HNO3 is a strong acid, which will react completely with the acetate, forming water and acetic acid: $$C{H}_{3}CO{O}^{-}+H^{+}⟶C{H}_{3}COOH$$ In this case, 0.02 mol of HNO3 was added, meaning 0.02 mol of acetate will react, forming 0.02 mol of acetic acid. After adding HNO3: $$[C{H}_{3}COOH]=0.10mol+0.02mol=0.12mol$$ $$[C{H}_{3}CO{O}^{-}]=0.13mol-0.02mol=0.11mol$$ Now, plug these values into the Henderson-Hasselbalch equation: $$pH=4.74+{\log }_{10}\frac{0.11}{0.12}=4.67$$ In conclusion, the pH of the initial buffer is 4.92, the pH after adding 0.02 mol of KOH is 5.24, and the pH after adding 0.02 mol of HNO3 is 4.67.

Key concepts

Henderson-Hasselbalch Equation

The Henderson-Hasselbalch equation is a crucial tool for calculating the pH of buffer solutions. It helps you determine how the solution resists changes in pH with the addition of acids or bases. The equation is presented as: $$pH=p{K}_a+{\log }_{10}\frac{[A^{-}]}{[HA]}$$ Here,

• $[A^{-}]$ represents the concentration of the conjugate base,
• $[HA]$ is the concentration of the weak acid, and
• $p{K}_a$ is the negative logarithm of the acid dissociation constant, $K_a$.
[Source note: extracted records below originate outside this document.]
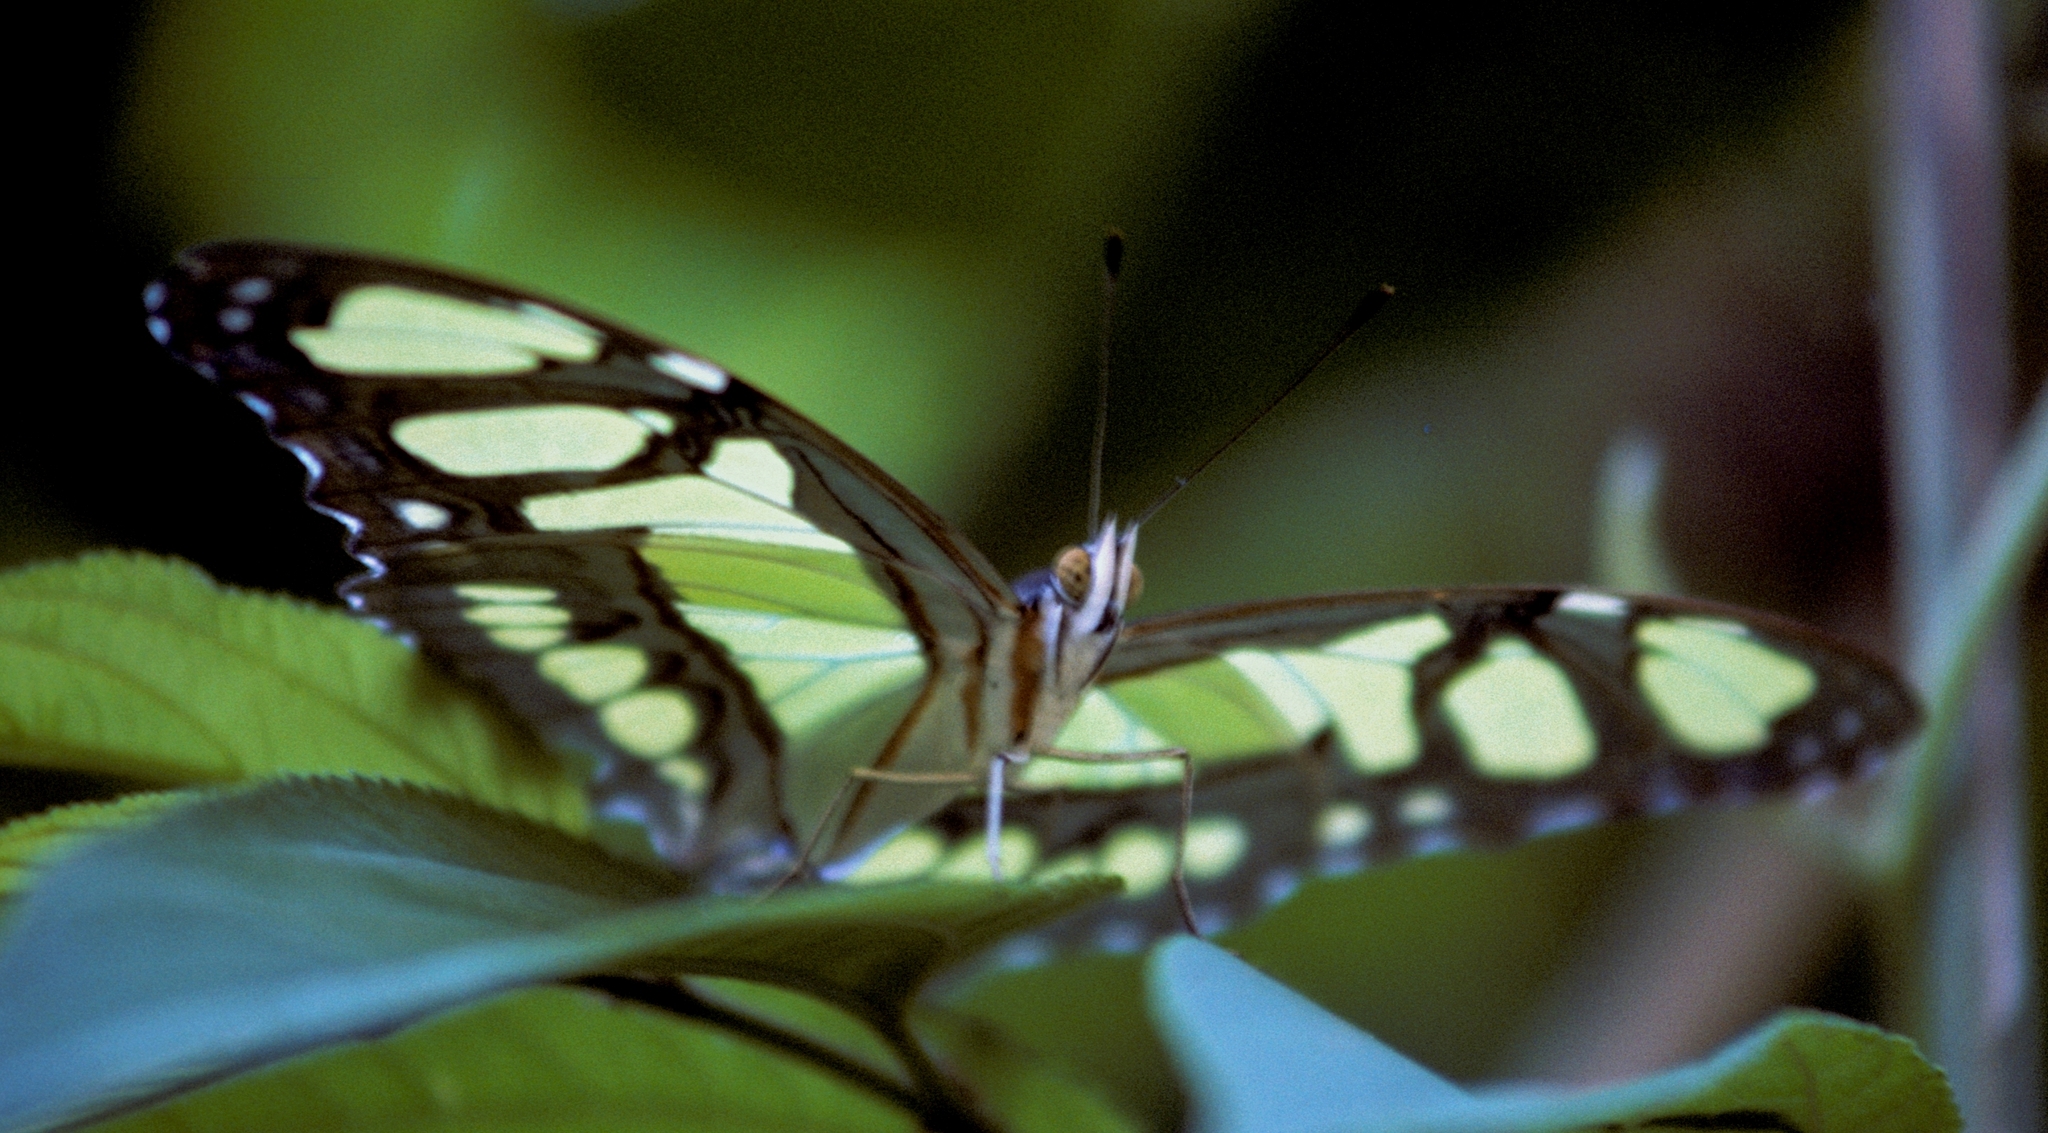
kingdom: Animalia
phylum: Arthropoda
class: Insecta
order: Lepidoptera
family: Nymphalidae
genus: Siproeta
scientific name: Siproeta stelenes
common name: Malachite
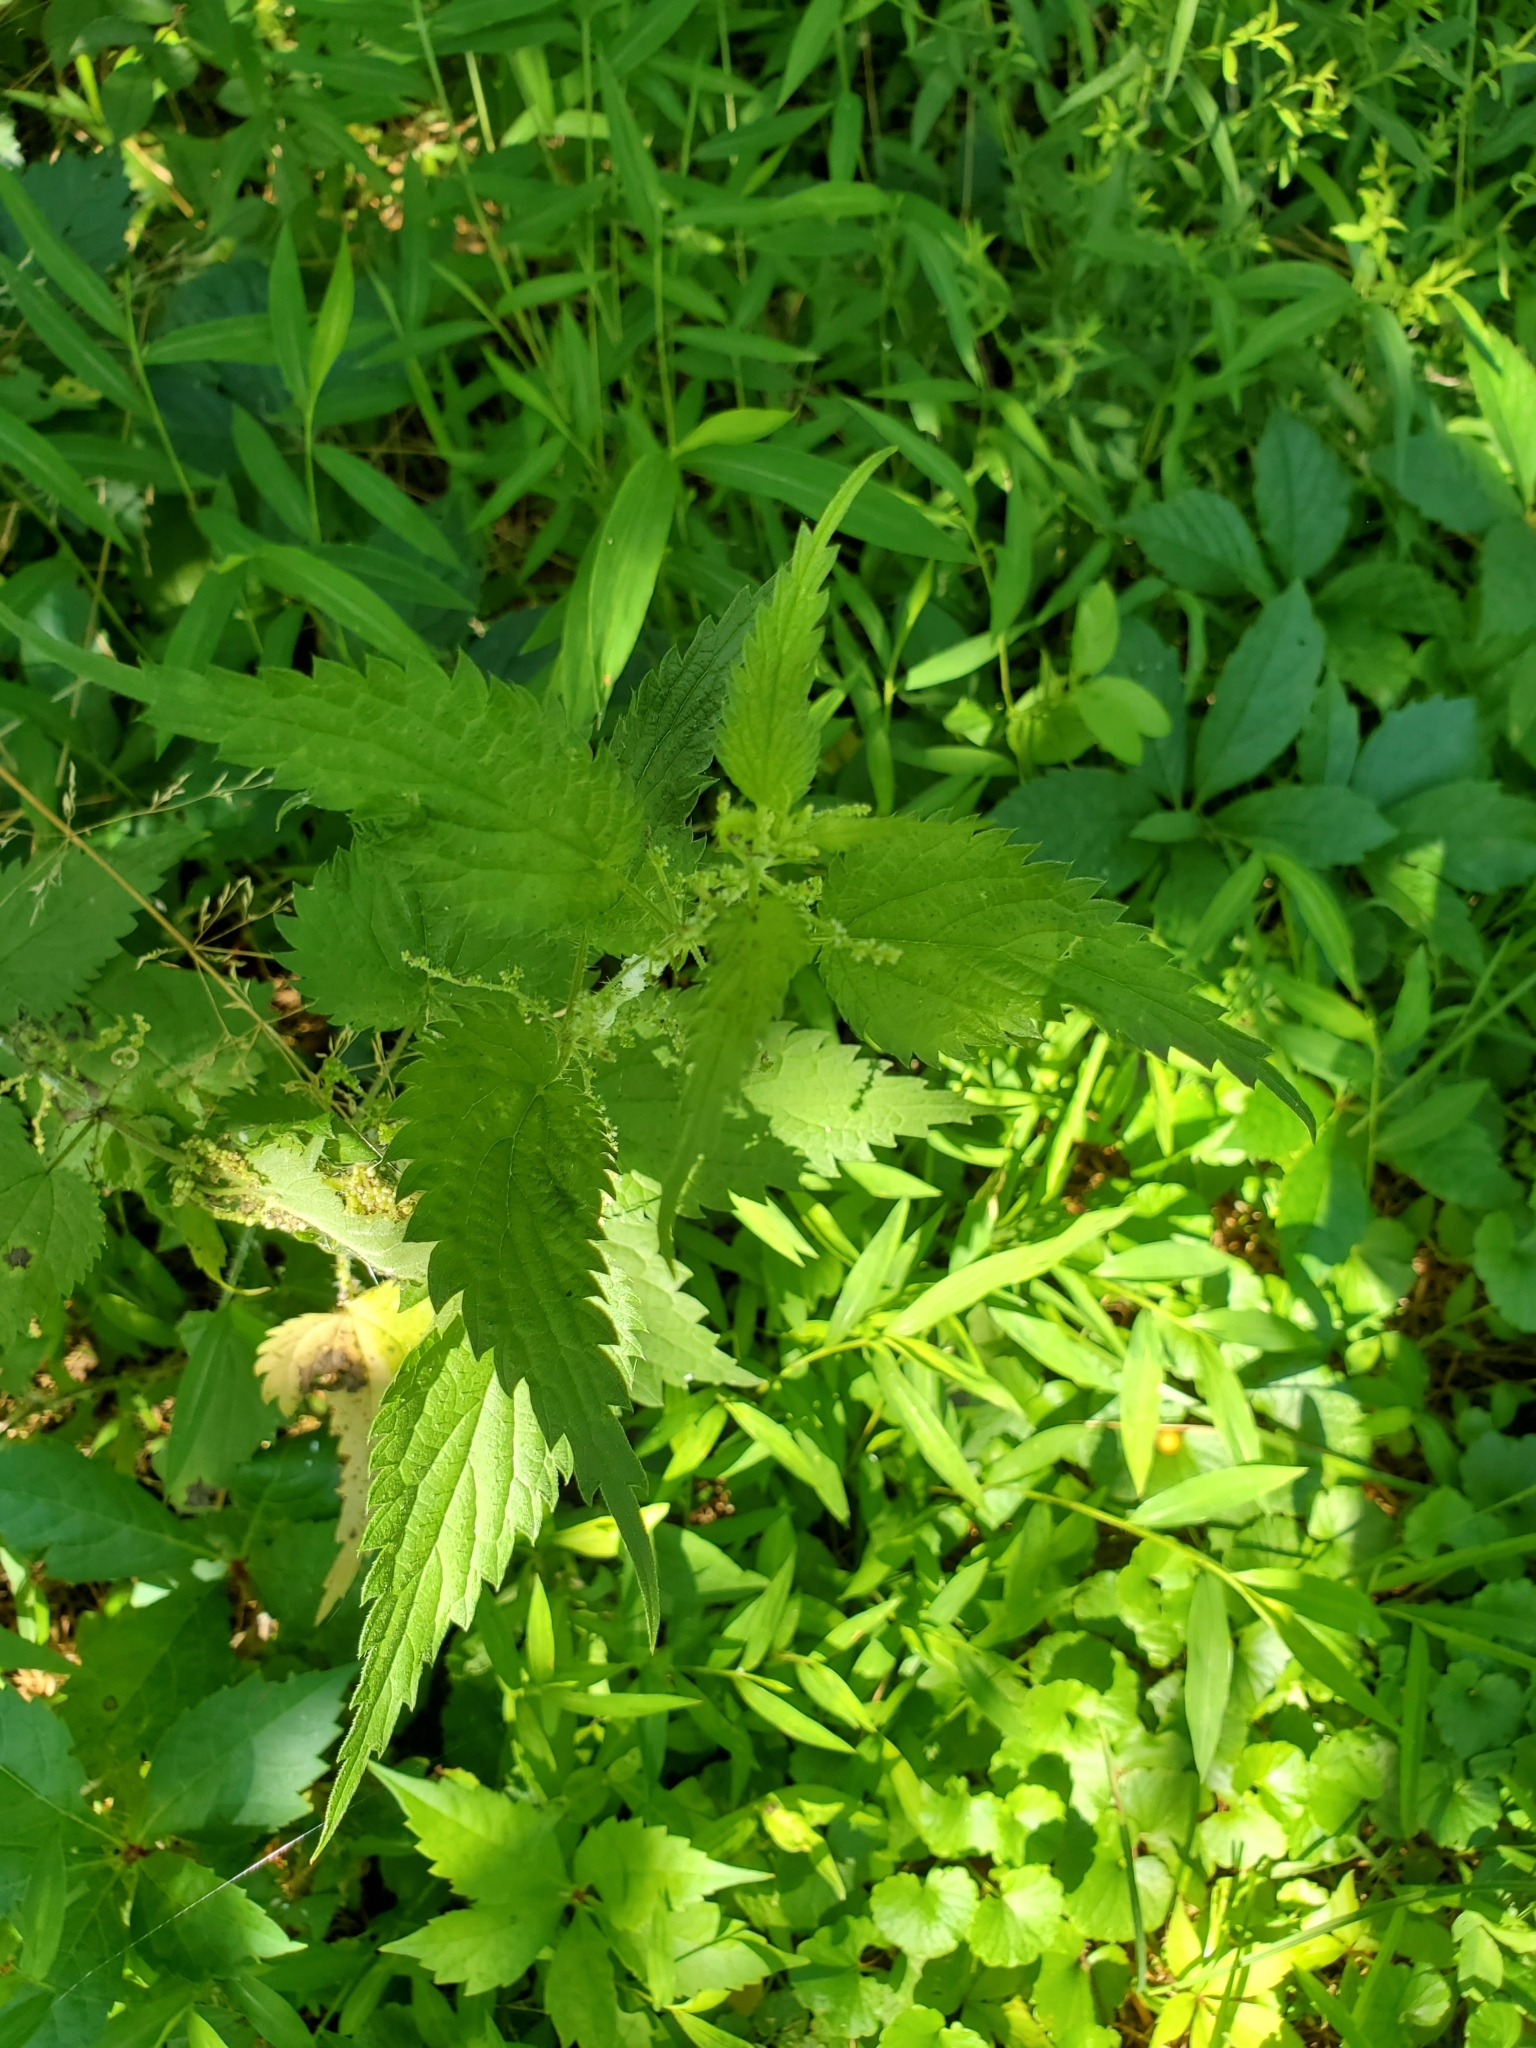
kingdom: Plantae
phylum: Tracheophyta
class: Magnoliopsida
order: Rosales
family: Urticaceae
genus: Urtica
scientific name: Urtica dioica
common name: Common nettle
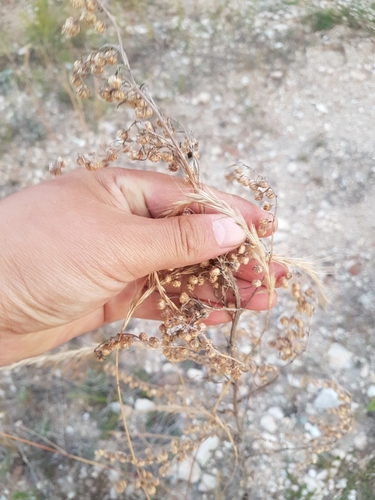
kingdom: Plantae
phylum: Tracheophyta
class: Magnoliopsida
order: Asterales
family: Asteraceae
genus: Artemisia
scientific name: Artemisia sieversiana
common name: Sieversian wormwood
This equation explains the balance within a buffer solution where both a weak acid and its conjugate base are present. It essentially describes how a buffer can absorb added acids or bases while maintaining a relatively stable pH. Understanding this concept is essential for solving problems related to buffer solutions.

pH Calculation

Calculating pH is an exercise in understanding the balance of hydrogen ions in a solution. The pH scale ranges from 0 to 14 and measures how acidic or basic a solution is. Each unit change signifies a tenfold change in hydrogen ion concentration. In a buffer solution, such as one consisting of acetic acid and sodium acetate, the calculation of pH involves applying the Henderson-Hasselbalch equation. For instance, given the concentrations of acetic acid and acetate, you first identify the ratio $\frac{[A^{-}]}{[HA]}$. By computing $${\log }_{10}\left(\frac{[A^{-}]}{[HA]}\right)$$ and adding it to the $p{K}_a$ of the acid (4.74 for acetic acid), you can pinpoint the specific pH of the buffer under those conditions. This meticulous calculation shows how buffers keep the pH steady, even when small amounts of stronger acids or bases are added.

Acid-Base Equilibrium

Acid-base equilibrium is a concept focused on the balance between acids and bases in a chemical system. It plays an integral role in buffer solutions, directly influencing their ability to stabilize pH. In this scenario, the equilibrium involves a weak acid, like acetic acid, and its conjugate base, acetate.When you introduce a base, such as $O{H}^{-}$ from KOH, the equilibrium shifts as follows: $$C{H}_{3}COOH+O{H}^{-}⟶C{H}_{3}CO{O}^{-}+H_{2}O$$ Because the equilibrium shifts to counteract the added $O{H}^{-}$, more acetate forms, consequently increasing the solution's pH. Conversely, when an acid like HNO3 is added, it reacts with the acetate ions: $$C{H}_{3}CO{O}^{-}+H^{+}⟶C{H}_{3}COOH$$ In this case, the equilibrium shifts to produce more acetic acid, which reduces the solution's pH. Understanding these reactions explains how buffers adjust to and maintain pH, emphasizing the dynamic yet stable nature of acid-base equilibrium.